Inauguré en grande pompe en 1976 avec de belles promesses d’avenir à l’horizon, l’aéroport de Mirabel a finalement mis fin, 40 ans plus tard, à sa vocation de transporter des passagers. Que s’est-il donc passé? Qui est responsable de ce gâchis? Aurait-on pu agir autrement?

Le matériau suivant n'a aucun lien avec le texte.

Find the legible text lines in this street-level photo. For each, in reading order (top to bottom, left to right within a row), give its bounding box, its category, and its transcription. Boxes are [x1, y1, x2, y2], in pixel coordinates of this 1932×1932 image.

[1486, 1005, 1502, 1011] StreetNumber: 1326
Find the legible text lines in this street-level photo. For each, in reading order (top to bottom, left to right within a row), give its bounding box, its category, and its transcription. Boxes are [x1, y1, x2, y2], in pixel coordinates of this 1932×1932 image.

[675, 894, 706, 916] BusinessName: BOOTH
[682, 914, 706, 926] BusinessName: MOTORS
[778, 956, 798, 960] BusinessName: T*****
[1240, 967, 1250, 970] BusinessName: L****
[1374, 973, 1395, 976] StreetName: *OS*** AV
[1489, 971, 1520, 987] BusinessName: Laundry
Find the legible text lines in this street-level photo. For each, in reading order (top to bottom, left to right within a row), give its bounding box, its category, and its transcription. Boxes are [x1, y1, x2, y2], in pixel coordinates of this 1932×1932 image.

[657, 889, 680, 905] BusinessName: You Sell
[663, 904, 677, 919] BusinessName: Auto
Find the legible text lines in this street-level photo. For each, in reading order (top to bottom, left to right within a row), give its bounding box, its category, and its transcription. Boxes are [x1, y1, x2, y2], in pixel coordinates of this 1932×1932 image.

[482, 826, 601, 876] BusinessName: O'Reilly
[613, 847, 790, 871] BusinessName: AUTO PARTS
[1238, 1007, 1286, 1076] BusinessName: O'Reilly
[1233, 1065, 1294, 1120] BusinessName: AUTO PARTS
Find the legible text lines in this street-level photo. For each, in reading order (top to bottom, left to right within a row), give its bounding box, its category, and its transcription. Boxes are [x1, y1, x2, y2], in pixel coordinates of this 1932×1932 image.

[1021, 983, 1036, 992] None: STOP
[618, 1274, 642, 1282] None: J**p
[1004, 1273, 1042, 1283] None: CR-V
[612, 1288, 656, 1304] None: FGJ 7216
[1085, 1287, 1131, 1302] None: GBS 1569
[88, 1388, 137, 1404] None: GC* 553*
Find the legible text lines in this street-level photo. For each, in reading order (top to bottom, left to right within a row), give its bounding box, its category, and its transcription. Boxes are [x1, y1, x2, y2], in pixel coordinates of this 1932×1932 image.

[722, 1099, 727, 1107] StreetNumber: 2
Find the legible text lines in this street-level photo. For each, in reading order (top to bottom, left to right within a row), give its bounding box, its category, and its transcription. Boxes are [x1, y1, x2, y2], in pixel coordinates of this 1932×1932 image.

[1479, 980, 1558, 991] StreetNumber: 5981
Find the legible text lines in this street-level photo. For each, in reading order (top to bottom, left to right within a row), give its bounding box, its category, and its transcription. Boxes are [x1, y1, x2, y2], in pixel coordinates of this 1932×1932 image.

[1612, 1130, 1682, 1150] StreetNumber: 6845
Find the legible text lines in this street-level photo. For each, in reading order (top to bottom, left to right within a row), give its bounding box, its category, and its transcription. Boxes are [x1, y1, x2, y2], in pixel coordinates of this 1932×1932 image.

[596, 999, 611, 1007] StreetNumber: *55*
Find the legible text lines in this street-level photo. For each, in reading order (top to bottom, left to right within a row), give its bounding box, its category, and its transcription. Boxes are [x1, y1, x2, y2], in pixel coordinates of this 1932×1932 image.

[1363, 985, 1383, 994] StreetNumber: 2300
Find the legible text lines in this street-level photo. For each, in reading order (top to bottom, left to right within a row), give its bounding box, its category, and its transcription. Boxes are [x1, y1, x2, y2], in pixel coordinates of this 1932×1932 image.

Qu’en est-il aujourd’hui de l’aéroport de Dorval, devenu Montréal-Trudeau?

Voilà autant de questions auxquelles répond Jacques Roy, professeur titulaire au Département de gestion des opérations et de la logistique à HEC Montréal, dans ce livre qui permet aussi de tirer des leçons de cette longue saga ayant maintes fois fait les manchettes au fil des ans.

«La principale erreur dans le cas de Mirabel a été de construire la moitié d’un aéroport, consacré uniquement au trafic international, et ensuite de ne pas en compléter les accès routiers et ferroviaires», constate Jacques Roy.

Roy, J., La saga des aéroports de Mirabel et Dorval, JFD éditions, 2023, 170 pages.

L’auteur explique que cet échec repose sur une suite de mauvaises décisions, de prévisions erronées et de tergiversations. Après des débuts modestes, au début des années 1940, l’aéroport de Montréal avait pris son envol pour devenir, 20 ans plus tard, la seule porte d’entrée des vols en provenance d’Europe, de même qu’une plaque tournante internationale en sol canadien.

Or l’augmentation anticipée du trafic à l’aéroport de Montréal, qui avait servi de justification à la construction d’un deuxième aéroport, ne s’est jamais concrétisée. En effet, il a fallu attendre 2016 pour que l’aéroport de Montréal atteigne finalement le seuil annuel des 16 millions de passagers qu’il prévoyait accueillir en 1985, soit 30 ans plus tôt. Ces prévisions, trop optimistes et irréalistes, ont ainsi entraîné l’abandon de l’aéroport de Mirabel.

Autre zone de turbulence à souligner : le choix controversé du site, alors que Vaudreuil était en première position devant Mirabel et deux autres emplacements à l’étude (Saint-Jean-sur-Richelieu et Saint-Hyacinthe–Drummondville).

Le poids économique et démographique grandissant de Toronto, jumelé aux changements technologiques qui permettaient aux nouveaux avions d’étendre leur rayon d’action et de survoler Montréal, devait sonner le glas d’un aéroport «mort-né». D’autant que le gouvernement fédéral a contribué au déclin de Mirabel en octroyant largement aux transporteurs européens des droits d’atterrissage directs à Toronto, et ce, dès 1972.

Les événements qui ont suivi le rapatriement des vols réguliers internationaux à Dorval, en 1997, ont également mis en évidence les déficiences dans la gouvernance et la transparence de l’organisme Aéroports de Montréal (ADM), arrivé en scène en 1992 pour assurer l’exploitation des aéroports de Dorval et Mirabel. Le cumul de postes à la présidence et à la direction générale témoigne d’un problème de gestion déficiente.

Une autre saga : la navette ferroviaire

Le livre se penche enfin sur la capacité des installations, laquelle mine l’aéroport Montréal-Trudeau depuis plusieurs années déjà, et ce, malgré les centaines de millions de dollars investis. Ajoutons à cela une autre saga : celle de la navette ferroviaire, qui a fait l’objet de dizaines de projets et d’études ces 20 dernières années sans jamais voir le jour. Comme le souligne Jacques Roy – qui fait notamment allusion aux projets de troisième lien et de train à grande vitesse (TGV) –, l’histoire nous enseigne qu’il vaut mieux faire preuve d’une certaine prudence quand des projets d’envergure coûteux en matière de transport sont sur la table. Il s’agit en fait de répondre à une seule question, toute simple : en a-t-on vraiment besoin?